Lauren Rogers Museum of Art

Laurel, MS

601-649-6374



 

American Landscapes from the Paine Art Center & Arboretum

August 20 - October 8, 2000

 

The Lauren Rogers Museum of Art is pleased to announce a major exhibition of American oil paintings, watercolors, etchings and lithographs from the Paine Art Center & Arboretum in Oskosh, Wisconsin. The exhibit features highlights of a collection formed in the mid-1920s by Nathan and Jessie Kimberly Paine, founders of the Paine Art Center & Arboretum. This exciting collection exhibits a wide-ranging perspective on mid-19th to early 20th century American interpretations of the landscape, and it also offers insight into an American couple's passion for collecting works of art. (left: Louis William Otte, Purple Sage, 1926, oil on canvas)

This stylistically eclectic exhibition of forty-seven works celebrates nature in its varying moods and presents over a century of Realist, Tonalist and Impressionist paintings and works on paper. Included are examples from the Hudson River School of landscape painting influenced by the works of James McDougal Hart, the misty landscapes of George Inness, the sunlit scenes of Maurice Braun, the visionary canvases of Ralph Albert Blakelock, the impasto pigments of John Edward Costigan; the Manifest Destiny representations of Thomas Moran the Tonalism of J. Francis Murphy, the Realism of Winslow Homer, and the Midwestern images of Grant Wood. (left: George Inness: A Spring Meadow Near Montclair, 1892, oil on canvas)
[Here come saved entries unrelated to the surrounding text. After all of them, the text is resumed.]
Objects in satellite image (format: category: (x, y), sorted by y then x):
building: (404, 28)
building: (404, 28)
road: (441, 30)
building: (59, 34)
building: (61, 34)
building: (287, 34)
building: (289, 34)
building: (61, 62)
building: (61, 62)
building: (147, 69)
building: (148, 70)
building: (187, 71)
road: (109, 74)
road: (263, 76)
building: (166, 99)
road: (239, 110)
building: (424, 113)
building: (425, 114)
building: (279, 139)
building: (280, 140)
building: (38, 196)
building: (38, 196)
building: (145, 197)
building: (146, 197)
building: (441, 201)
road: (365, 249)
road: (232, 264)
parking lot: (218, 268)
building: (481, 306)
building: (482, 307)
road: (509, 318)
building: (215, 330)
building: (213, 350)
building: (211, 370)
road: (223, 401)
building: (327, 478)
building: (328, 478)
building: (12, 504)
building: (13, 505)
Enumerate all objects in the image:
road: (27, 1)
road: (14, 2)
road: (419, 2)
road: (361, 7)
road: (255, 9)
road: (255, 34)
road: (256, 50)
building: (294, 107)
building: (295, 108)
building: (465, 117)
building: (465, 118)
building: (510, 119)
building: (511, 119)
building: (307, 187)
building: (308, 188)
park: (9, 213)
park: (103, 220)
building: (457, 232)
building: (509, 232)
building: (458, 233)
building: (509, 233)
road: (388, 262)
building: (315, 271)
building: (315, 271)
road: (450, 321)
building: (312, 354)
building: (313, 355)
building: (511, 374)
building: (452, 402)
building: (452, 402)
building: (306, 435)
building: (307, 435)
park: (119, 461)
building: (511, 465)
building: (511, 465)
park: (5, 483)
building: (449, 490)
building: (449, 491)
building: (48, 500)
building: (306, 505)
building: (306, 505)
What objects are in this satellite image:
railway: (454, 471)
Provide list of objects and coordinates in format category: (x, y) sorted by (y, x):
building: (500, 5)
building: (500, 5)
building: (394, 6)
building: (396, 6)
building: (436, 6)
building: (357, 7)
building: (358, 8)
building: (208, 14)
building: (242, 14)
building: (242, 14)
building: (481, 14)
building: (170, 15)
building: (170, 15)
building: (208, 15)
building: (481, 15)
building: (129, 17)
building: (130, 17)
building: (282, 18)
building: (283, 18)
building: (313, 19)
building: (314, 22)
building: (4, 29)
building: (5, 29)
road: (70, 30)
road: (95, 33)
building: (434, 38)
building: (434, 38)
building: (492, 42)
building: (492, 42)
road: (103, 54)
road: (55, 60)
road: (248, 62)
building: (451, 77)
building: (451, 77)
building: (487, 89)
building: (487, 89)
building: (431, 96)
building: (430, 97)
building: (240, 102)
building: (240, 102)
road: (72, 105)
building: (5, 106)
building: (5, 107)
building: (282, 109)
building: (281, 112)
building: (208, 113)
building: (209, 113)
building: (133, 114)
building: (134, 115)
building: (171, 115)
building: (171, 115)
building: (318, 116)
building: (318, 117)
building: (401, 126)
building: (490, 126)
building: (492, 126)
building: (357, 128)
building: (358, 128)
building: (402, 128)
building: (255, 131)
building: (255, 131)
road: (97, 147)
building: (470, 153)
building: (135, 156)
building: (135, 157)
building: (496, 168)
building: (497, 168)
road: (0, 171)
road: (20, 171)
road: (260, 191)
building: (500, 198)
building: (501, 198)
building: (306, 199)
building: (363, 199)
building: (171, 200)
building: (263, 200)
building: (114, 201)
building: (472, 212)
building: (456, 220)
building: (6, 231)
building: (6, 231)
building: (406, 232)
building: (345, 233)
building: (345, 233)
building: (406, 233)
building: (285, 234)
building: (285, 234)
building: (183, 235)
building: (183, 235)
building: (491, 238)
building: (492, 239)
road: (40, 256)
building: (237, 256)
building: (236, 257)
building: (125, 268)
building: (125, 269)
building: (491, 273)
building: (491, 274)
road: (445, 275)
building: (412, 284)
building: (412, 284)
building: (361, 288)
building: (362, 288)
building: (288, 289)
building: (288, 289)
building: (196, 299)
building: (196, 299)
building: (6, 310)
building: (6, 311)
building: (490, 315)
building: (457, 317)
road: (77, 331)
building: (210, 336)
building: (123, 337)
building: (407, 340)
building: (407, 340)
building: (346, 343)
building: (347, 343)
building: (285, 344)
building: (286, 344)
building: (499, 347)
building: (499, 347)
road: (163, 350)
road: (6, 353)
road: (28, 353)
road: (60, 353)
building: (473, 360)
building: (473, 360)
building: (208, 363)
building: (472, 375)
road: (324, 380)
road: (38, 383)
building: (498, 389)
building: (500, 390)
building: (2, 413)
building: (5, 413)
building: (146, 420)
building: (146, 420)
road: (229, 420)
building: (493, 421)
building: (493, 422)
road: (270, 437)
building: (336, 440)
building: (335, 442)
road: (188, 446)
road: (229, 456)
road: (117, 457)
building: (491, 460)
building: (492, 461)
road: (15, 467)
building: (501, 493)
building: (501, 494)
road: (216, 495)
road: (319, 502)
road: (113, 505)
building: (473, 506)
Although the Paine Art Center's collection and this exhibition of American landscapes represents an entire century and several historical eras, one current flows through all the works -- the ongoing relationship between nature and the individual artist.

The exhibition is sponsored by AmSouth Bank, J. C. Bradford & Co. Foundation, Sanderson Farms, Mr. & Mrs. Greg Rustin.